Minimalism: An overview

There are two stages in Minimalism:

Stage 1: Chomsky 1993, 1995

Stage 2: Chomsky 2000, 2001

COMMON ASSUMPTIONS

Both stages share a number of core assumptions:

(1) No levels of representation other than LF and PF

There are no levels of Representation where separate Principles apply, like D-structure, S-structure. Derivations yield pairs relating the two interfaces PF and LF.

-Phonetic Form (PF): interface to the articulatory-perceptual system, contains information on how to map specific morpheme combinations to phonemes, and how to phonetically realize these phonemes (e.g. div[ai]ne - div[I]nity,...)

-Logical Form (LF): interface to the conceptual-intentional system, contains what is sometimes called logico-semantic information (e.g. why can A barber from every city hates it mean the same as In every city, there is a barber that hates this city, but A barber from no Western city hates it cannot be paraphrased asIn no Western city, there is a barber that hates this city.)

Derivations must converge at PF and LF, i.e. they must satisfy the Principle of Full Interpretation at the interfaces.

(4) a. A derivation D based on a numeration N is successful iff D CONVERGES at the two interfaces LF and PF. (NB: This does not mean that the derivation will yield a wellformed output! Economy principles still have to be factored in at this point)

b. D converges at an interface I iff D is interpretable at I (informally: is well-formed

w.r.t. the requirements imposed by I).

c. If a derivation D does not converge, D is said to CRASH.

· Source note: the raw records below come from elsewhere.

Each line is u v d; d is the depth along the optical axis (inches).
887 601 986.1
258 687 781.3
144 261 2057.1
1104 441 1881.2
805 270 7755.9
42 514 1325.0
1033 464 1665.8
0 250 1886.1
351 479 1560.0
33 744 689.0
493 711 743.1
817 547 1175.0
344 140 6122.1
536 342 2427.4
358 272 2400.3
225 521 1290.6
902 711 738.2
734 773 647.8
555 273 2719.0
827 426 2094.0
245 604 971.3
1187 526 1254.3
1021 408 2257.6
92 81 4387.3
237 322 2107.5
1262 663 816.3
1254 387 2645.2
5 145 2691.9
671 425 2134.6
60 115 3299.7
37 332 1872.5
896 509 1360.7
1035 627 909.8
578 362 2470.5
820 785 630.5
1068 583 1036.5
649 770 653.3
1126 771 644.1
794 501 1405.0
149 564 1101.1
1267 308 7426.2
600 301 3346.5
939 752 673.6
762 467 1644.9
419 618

In essence, the need for a D to converge entails that D must only contain information which can be processed by I. For instance, D should no longer include instructions about phoneme structure once D reaches the LF-interface. For LF, it does not matter whether the subject in a sentence such as John saw Mary is pronounces as [d¥] or as [t•]. Conversely, derivations that converge at PF must be void of semantic information. For PF, it is immaterial which of the two possible interpretations the string Everybody didn’t come to the party is assigned.

(2) No direct access to the Lexicon

The derivation does not access the lexicon directly, but works on a proper subset of the lexicon only, called the NUMERATION (in stage 1) the Lexical Array (in stage 2). First, this reduces computational complexity. Second, there is empirical evidence for N/LA from questions surrounding the proper definition of the concept of COMPETITION in syntax.

(3) Structure Building

The derivation uses the core operations MERGE and MOVE. Recently, the number of operations has been reduced even further, as Chomsky re-interprets Move as a specific

instance of Merge (viz. internal Merge; classic cases of Merge are referred to as external or root Merge).

(4) Checking of uninterpretable features drives operations (Merge of expletive, Move and in stage 2 Agree).

(5) Spell Out

The point in the computation where the derivation splits towards the two interface levels, PF and LF.

(6) Economy

The Minimalist Program (MP; Chomsky 1991-2004) defines the contours of a family of theories of natural language syntax which embody the two central notions of conceptual/methodological and substantive economy. In contrast to earlier manifestations of (transformational versions of) generative grammar (such as the Government and Binding model; Chomsky 1981) theories that follow the guidelines of MP are characterized by two properties:

CONCEPTUAL ECONOMY

Driven by methodological, meta-theoretical considerations: Analyses

should employ a minimum of principles and grammatical constructs. A theory that uses

fewer ingredients to explain a given set of phenomena is explanatory more adequate than

a theory that uses additional assumptions.

Minimize number of levels or representation: DS and SS are eliminated as levels of representation (NB: also has substantive effects)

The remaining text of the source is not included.